__PASSAGE__.
I was going to write this post about our adventures finding a venue but what I realized is, before we went and SAW all our venue options, we had to nail down our budget. ick.

Tradition says that the bride's family pays for the wedding and the groom's family pays for the rehearsal dinner. Tradition also assumes a lot of other things cough like the reason you wear white cough...So I am not all that stuck on traditions. After all...I am blogging about my wedding....where was that 20 + years ago??

So yah, some people still have their parents pay for the wedding, some have their parents assist, and some just cover the wedding themselves. It doesn't matter which route you take, it is your wedding! Shai and I went from the perspective that we are going to plan an entire wedding within OUR budget and that anything our parents give us will be a welcome gift to ease the pain.

What I would recommend asking yourself first is, do you want to have any debt the day after your wedding? We definitely did not want that. (Some people don't mind, and that is OK too). Now, if you don't have 8 months to save like we do, that may not be your reality. Based on knowing what we could afford, and what seems to be the standard of weddings in todays age (thanks to many of our friends being married or getting married soon), we were able to set our budget.

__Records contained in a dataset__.
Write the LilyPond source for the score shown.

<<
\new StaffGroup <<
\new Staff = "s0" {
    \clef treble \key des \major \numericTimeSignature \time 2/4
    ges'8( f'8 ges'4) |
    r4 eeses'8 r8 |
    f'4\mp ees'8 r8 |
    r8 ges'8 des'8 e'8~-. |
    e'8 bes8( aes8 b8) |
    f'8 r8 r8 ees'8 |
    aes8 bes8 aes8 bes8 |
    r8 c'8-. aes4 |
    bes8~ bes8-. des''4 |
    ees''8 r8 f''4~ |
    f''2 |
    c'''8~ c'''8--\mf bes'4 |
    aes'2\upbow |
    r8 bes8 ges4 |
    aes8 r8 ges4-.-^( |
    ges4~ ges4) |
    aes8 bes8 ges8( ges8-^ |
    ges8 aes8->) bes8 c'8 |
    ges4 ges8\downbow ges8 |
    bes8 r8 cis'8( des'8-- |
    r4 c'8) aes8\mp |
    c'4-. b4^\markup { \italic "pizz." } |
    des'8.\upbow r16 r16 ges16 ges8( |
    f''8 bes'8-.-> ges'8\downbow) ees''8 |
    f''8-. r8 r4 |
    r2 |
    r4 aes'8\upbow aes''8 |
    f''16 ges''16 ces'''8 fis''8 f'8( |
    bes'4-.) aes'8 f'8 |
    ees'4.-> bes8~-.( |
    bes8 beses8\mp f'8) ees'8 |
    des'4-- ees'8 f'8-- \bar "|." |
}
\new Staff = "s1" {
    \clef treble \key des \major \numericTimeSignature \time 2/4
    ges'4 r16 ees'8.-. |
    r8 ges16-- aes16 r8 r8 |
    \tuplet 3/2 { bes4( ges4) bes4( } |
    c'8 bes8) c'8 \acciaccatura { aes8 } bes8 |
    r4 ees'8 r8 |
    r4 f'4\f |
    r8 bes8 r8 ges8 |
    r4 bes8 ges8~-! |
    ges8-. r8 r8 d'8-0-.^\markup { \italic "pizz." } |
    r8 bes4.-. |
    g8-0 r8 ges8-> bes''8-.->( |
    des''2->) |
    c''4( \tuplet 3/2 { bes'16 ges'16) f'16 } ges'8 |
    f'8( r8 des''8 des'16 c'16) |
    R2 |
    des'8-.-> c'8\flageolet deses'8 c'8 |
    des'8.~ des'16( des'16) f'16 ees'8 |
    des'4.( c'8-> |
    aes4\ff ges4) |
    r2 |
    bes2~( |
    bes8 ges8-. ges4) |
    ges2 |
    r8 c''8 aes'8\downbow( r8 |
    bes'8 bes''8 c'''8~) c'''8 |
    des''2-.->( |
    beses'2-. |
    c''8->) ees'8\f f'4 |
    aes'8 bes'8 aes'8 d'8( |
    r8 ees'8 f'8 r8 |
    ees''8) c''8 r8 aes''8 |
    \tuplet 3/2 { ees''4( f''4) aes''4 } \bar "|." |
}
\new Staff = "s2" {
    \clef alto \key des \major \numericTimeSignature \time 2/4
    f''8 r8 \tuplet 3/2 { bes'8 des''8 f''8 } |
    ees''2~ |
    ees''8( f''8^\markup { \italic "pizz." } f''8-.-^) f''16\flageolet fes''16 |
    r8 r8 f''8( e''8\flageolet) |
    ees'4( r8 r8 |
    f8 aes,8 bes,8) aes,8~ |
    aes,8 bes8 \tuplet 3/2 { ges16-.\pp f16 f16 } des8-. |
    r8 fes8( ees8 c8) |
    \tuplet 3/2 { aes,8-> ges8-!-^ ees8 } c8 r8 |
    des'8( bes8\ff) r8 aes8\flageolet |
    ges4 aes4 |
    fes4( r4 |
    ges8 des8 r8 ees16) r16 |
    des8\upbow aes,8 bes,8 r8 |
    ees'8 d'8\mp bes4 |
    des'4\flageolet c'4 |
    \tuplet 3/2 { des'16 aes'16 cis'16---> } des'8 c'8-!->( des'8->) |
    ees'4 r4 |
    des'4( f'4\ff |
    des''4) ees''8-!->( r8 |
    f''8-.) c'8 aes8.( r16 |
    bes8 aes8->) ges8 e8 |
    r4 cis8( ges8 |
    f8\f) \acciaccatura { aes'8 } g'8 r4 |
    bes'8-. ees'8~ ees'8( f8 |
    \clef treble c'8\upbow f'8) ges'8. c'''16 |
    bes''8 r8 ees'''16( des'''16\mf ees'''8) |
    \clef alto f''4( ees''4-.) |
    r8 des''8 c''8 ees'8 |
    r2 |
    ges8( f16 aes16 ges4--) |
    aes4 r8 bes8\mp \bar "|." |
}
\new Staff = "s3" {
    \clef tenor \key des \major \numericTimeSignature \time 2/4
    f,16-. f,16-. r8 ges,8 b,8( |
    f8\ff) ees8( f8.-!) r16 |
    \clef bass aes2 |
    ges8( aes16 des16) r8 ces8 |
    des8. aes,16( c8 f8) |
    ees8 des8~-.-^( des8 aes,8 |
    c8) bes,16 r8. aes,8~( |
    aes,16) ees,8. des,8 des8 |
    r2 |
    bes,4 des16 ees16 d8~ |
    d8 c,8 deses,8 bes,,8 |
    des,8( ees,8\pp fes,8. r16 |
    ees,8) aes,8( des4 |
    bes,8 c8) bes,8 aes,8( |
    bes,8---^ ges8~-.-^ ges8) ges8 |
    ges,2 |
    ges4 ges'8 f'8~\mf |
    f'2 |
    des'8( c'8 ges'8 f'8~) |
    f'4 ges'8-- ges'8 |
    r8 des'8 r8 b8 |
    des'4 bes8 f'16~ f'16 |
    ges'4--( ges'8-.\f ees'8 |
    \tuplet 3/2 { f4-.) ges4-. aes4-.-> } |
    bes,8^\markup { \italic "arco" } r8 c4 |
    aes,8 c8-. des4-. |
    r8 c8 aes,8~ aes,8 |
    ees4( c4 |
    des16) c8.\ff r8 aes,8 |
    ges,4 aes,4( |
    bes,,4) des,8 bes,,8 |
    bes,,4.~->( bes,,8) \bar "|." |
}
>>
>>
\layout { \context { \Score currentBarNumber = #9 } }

__SET PROBLEM__. Proceed with the post about setting a wedding budget, picking up right after its final sentence. The data has no connection to the wedding budget post.

__WRITTEN RESPONSE__.
The next thing I learned is that the budget you want, and what you want in the wedding, are going to need more flex more than you thought. Luckily we low-balled what we originally thought we would pay and so when we found what we really wanted, we were still able to flex and afford (after gagging a bit).

So think about what you want -- what is most important to you? For us, it was open bar, photography, and videography. Ironically those are three of the most expensive parts of a wedding.

Before you look for your venues, make a list of everything you want - on the essential side and excessive side

Things like
- DJ
- uplighting
- upscale linens
- centerpieces
- photography
- videography
- photobooth
- cocktail hour (some places include this like a 1 hour cocktail hour and 3 hour reception. We wanted a full cocktail hour and a 4 hour reception)
- arch or chuppah
- cotton candy machine (like I said, even if it is on the excessive side)

Decide what you think these things will cost and what you are willing to pay - then you will know what you can afford for the venue and perhaps you will even find a venue that has packages including these things!

I know this is not as exciting as decision making posts but I promise the venue one is next! (hint...we picked our venue!)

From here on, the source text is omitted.